WORCESTER has avoided being placed in the top two tiers of the government’s new system, despite being close to the threshold.

The latest data on infection rates across the country shows the rate for Worcester is currently 80 per 100,000 people. This is higher than the national average of 77.

The figures show there were 81 cases of coronavirus in the city in the week from October 3 to October 9, an increase of 14 from the week before.

In Malvern Hills, the current infection rate sits at 64 per 100,000 people with 50 cases in the week leading up to October 9. This is an increase of 10 from the previous week.

In Wychavon, there are 48 cases per 100,000 with 62 cases in the week leading up to October 9. This is actually a decrease of 17 compared to the previous week.
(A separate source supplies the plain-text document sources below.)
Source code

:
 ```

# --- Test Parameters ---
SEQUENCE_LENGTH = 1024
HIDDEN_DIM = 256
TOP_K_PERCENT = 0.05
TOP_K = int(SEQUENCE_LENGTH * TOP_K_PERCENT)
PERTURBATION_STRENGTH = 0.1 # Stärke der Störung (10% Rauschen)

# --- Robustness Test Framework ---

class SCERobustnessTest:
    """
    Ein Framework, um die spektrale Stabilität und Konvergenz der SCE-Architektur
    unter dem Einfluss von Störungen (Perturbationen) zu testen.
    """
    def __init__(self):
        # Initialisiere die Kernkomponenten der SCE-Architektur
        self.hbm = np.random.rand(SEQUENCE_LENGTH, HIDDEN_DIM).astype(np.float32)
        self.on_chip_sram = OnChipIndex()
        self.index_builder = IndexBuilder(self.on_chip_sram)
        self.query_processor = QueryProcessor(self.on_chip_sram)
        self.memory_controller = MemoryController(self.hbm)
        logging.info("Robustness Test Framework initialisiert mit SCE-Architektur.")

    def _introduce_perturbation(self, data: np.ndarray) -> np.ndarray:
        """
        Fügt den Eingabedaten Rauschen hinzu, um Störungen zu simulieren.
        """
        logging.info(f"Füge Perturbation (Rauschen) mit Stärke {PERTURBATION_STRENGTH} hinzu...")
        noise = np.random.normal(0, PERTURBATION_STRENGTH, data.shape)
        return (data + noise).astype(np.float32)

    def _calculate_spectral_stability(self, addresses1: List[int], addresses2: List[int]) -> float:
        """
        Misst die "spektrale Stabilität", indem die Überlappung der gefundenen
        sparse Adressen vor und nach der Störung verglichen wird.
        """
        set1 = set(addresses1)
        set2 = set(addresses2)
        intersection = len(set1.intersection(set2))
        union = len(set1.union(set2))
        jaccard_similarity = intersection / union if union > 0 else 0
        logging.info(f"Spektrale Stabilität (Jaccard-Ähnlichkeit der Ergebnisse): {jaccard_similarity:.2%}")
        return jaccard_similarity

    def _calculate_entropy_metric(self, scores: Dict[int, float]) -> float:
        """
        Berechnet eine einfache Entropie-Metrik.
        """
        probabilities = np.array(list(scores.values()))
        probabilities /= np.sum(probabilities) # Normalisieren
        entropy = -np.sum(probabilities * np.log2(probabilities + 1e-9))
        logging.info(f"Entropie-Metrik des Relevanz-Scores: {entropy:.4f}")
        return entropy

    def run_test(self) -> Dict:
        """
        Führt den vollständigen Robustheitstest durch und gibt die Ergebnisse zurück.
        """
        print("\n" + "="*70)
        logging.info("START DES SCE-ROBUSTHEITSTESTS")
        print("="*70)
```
READ MORE: What does the government's three-tier system mean for Worcestershire?

Worcester MP Robin Walker called on people in the city to keep up the good work keeping the infection rate down.

He said: “It is a very concerning situation nationally but thankfully we are in the lowest tier for now. Although we are in the medium risk tier, we still need to take the proper precautions and respect the rule of six.

"Hopefully it will be something of a wake-up call to those who are breaking the regulations."

Under the new government system, all local authority areas will be put into the ‘medium’ tier by default, with areas experiencing local lockdowns currently being placed in ‘high’.

The places where infections are rising the most quickly will be placed into the ‘very high’ category. This will involve bans on social gatherings and the closures of pubs and restaurants.

READ MORE: Another coronavirus case confirmed at school in Worcester

Speaking in the Commons on Monday, prime minister Boris Johnson said: “The number of cases has quadrupled in the last three weeks and there are more people in hospital now than in March.

“There are those who believe we should go into a second national lockdown of indefinite length, but I do not believe that is the right course of action.

"There are also those who say the patience of the public is expended, and that we should stand aside and let the virus run its course.

“I understand the emotions and frustrations of those who have been chafing under the restrictions, but if we were to take that step, not only would there be an intolerable death toll, we would put so much strain on the NHS that the doctors and nurses would not be able to treat patients for cancer, heart disease and other conditions.”